**WORK REQUIRED**
Please reproduce the homebuilder article from "What's more, while" to "questions, and turbulence.", swapping "operator" for "company".

**PAGE EXCERPT**
+---+
The real story – especially in a suspended animation, "now-is-not-a-good-time-to-buy" backdrop that relegates so many, except the "life happens" home seekers, to the sidelines – is that exactly two homebuilding enterprises, D.R. Horton and Lennar, commanded 24.6% of a total of 665,500 new home closings in 2023 by their lonesome.

What's more, while eight out of 10 of the top homebuilders of 2023 actually ceded marketshare vs. the 2023 annual total closings figure, it was only D.R. Horton and Lennar that gained share – .8% between the two giants – in calendar 2023.

Fact is, especially now, virtually every homebuilding operator in every operating arena in the U.S. is either looking nervously over their shoulder or anxiously at the dust kicked up on the trail ahead at what D.R. Horton or Lennar, or both are doing as they drive their business and operational systems through this stretch of bumps, bruises, questions, and turbulence.

Make no mistake, the issues and anxieties facing most mortal homebuilding operators these days – how far they'll need to go to keep their sales and operational machines running as they await word of an expected adrenaline shot from the Federal Reserve either this month or in September – are only intensified because of the systematic dominance of the industry's two giants.

A turbulent, volatile, uncertain demand market is not the only force making life difficult for 99% of homebuilding operators right now. These two players' well-oiled systems have intruded as part of the trouble. Their gains are at the expense of others' sustenance.

This was evident in the third-quarter earnings call D.R. Horton executives hosted yesterday with Wall Street analysts and investment researchers.

Horton showcased robust financial performance and operational efficiency. Earnings per diluted share increased significantly by 5% to $4.10, and consolidated pre-tax income rose by 1% to $1.8 billion. Revenue increased by 2% to $10 billion, achieving a pre-tax profit margin of 18.1%. The company also generated significant cash flow, with $228 million from consolidated operations and $972 million from homebuilding activities.

Despite the persistent challenges of high inflation and elevated mortgage rates, D.R. Horton remains optimistic about the favorable demographics driving housing demand. The supply of both new and existing homes at affordable price points continues to be limited, supporting homebuyer demand even during the spring selling season. This demand held strong, although affordability challenges persist.

President and CEO Paul Romanowski's emphasis on the balance between price and sales pace to drive returns is a testament to D.R. Horton's strategic leadership, which not only instills confidence in the company's future, but instills fear and angst in many a competing operator, large, medium or small. Romanowski stressed the importance of community-level decision-making in managing inventory and driving returns. Despite the impact of fluctuating interest rates on homebuyer demand and traffic patterns, Horton's adaptive plan and execution route to a consistent end: volume and market share gains.

We continue to balance price and pace to drive the returns that we're looking for community by community," Romanowski says. "We saw choppiness through the quarter in demand as you saw fluctuation in interest rates and we responded accordingly. When rates move, the traffic patterns are impacted and we saw that through the quarter. I think we ended the quarter with better traffic patterns, better demand and felt that coming into July."

The virtuous cycle that Horton and Lennar seem to have succeeded in setting in motion means that since they can essentially determine their production volume, they can also capture and codify the systemic improvements they need to reach to drive greater profitability, even as other competitors struggle – and drop prices, increase incentives, and give up margins – to re-establish a baseline sales pace.
+---+
**GIVEN INFORMATION**
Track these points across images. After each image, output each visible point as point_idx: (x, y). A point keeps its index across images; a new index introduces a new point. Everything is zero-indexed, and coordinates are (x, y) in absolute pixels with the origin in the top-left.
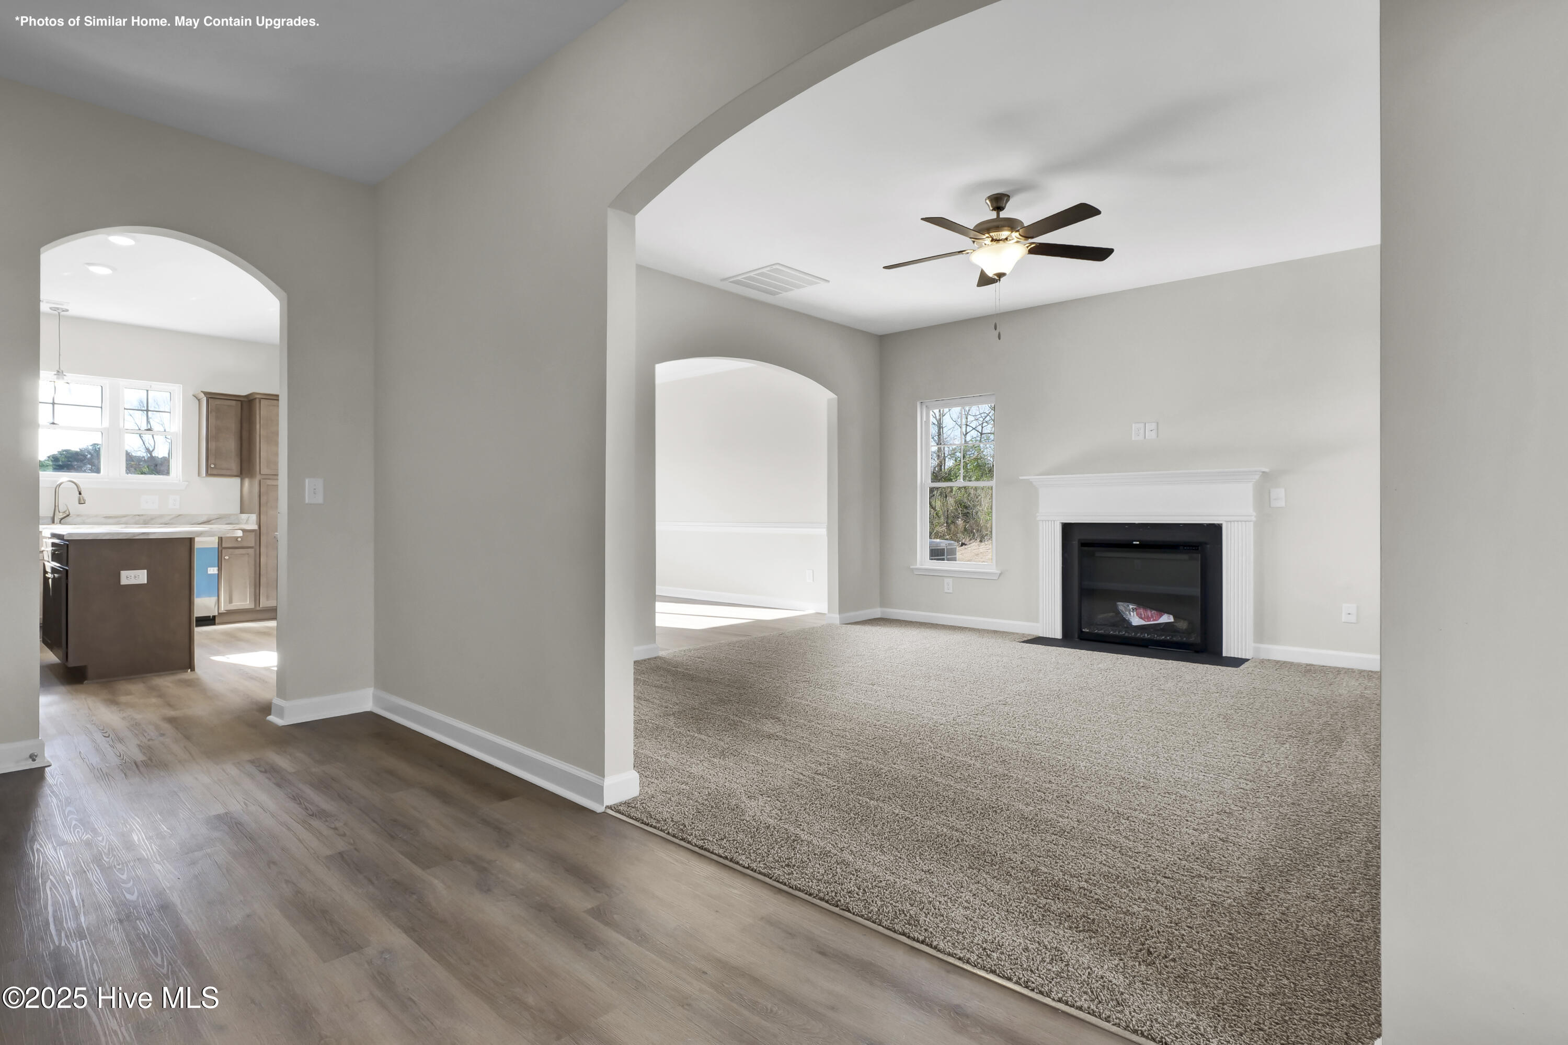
+---+
**TASK RESULT**
What's more, while eight out of 10 of the top homebuilders of 2023 actually ceded marketshare vs. the 2023 annual total closings figure, it was only D.R. Horton and Lennar that gained share – .8% between the two giants – in calendar 2023.

Fact is, especially now, virtually every homebuilding company in every operating arena in the U.S. is either looking nervously over their shoulder or anxiously at the dust kicked up on the trail ahead at what D.R. Horton or Lennar, or both are doing as they drive their business and operational systems through this stretch of bumps, bruises, questions, and turbulence.